WHAT NEEDS TO BE DONE :: Repeat all of the records exactly, leaving out the pictures.

Dataset entries ::
%%

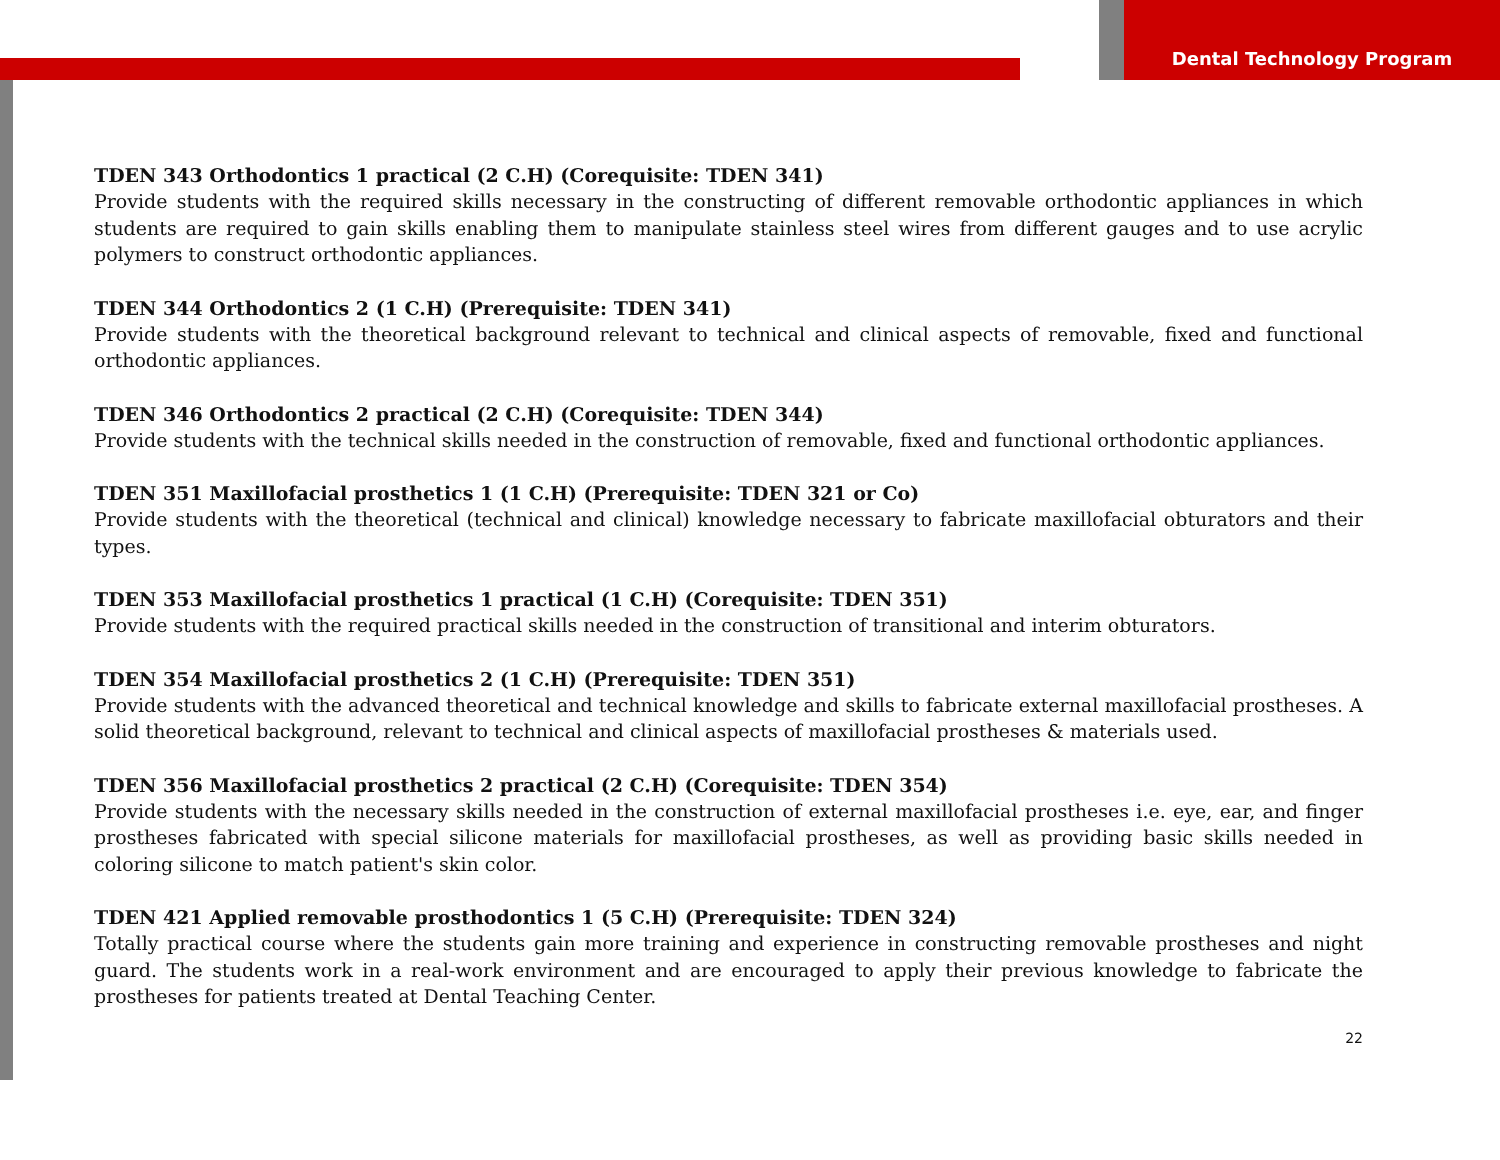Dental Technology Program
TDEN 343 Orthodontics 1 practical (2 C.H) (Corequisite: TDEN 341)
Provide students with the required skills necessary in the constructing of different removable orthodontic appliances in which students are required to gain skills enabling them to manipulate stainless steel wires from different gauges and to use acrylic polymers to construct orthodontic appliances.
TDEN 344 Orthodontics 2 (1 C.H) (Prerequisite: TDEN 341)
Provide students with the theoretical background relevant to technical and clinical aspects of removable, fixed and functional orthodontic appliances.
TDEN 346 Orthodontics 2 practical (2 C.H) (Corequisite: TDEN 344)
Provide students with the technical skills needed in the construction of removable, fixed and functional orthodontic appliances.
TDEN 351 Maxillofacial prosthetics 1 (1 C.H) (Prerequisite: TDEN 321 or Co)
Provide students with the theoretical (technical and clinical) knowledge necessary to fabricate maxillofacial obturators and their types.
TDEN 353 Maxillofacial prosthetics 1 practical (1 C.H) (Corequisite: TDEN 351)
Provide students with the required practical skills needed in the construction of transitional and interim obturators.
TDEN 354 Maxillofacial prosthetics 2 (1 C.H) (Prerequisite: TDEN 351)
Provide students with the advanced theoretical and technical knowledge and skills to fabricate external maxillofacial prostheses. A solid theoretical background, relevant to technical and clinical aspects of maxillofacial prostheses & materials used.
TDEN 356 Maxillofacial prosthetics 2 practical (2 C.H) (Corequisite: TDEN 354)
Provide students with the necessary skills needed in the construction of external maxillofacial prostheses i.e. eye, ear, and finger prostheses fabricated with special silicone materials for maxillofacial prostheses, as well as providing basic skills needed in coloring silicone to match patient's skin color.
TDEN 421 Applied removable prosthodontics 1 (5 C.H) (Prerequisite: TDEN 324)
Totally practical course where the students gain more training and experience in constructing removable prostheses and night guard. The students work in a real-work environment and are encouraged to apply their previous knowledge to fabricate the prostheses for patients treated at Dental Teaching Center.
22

%%

RESPONSE TO THIS EXERCISE ::
Dental Technology Program
TDEN 343 Orthodontics 1 practical (2 C.H) (Corequisite: TDEN 341)
Provide students with the required skills necessary in the constructing of different removable orthodontic appliances in which students are required to gain skills enabling them to manipulate stainless steel wires from different gauges and to use acrylic polymers to construct orthodontic appliances.
TDEN 344 Orthodontics 2 (1 C.H) (Prerequisite: TDEN 341)
Provide students with the theoretical background relevant to technical and clinical aspects of removable, fixed and functional orthodontic appliances.
TDEN 346 Orthodontics 2 practical (2 C.H) (Corequisite: TDEN 344)
Provide students with the technical skills needed in the construction of removable, fixed and functional orthodontic appliances.
TDEN 351 Maxillofacial prosthetics 1 (1 C.H) (Prerequisite: TDEN 321 or Co)
Provide students with the theoretical (technical and clinical) knowledge necessary to fabricate maxillofacial obturators and their types.
TDEN 353 Maxillofacial prosthetics 1 practical (1 C.H) (Corequisite: TDEN 351)
Provide students with the required practical skills needed in the construction of transitional and interim obturators.
TDEN 354 Maxillofacial prosthetics 2 (1 C.H) (Prerequisite: TDEN 351)
Provide students with the advanced theoretical and technical knowledge and skills to fabricate external maxillofacial prostheses. A solid theoretical background, relevant to technical and clinical aspects of maxillofacial prostheses & materials used.
TDEN 356 Maxillofacial prosthetics 2 practical (2 C.H) (Corequisite: TDEN 354)
Provide students with the necessary skills needed in the construction of external maxillofacial prostheses i.e. eye, ear, and finger prostheses fabricated with special silicone materials for maxillofacial prostheses, as well as providing basic skills needed in coloring silicone to match patient's skin color.
TDEN 421 Applied removable prosthodontics 1 (5 C.H) (Prerequisite: TDEN 324)
Totally practical course where the students gain more training and experience in constructing removable prostheses and night guard. The students work in a real-work environment and are encouraged to apply their previous knowledge to fabricate the prostheses for patients treated at Dental Teaching Center.
22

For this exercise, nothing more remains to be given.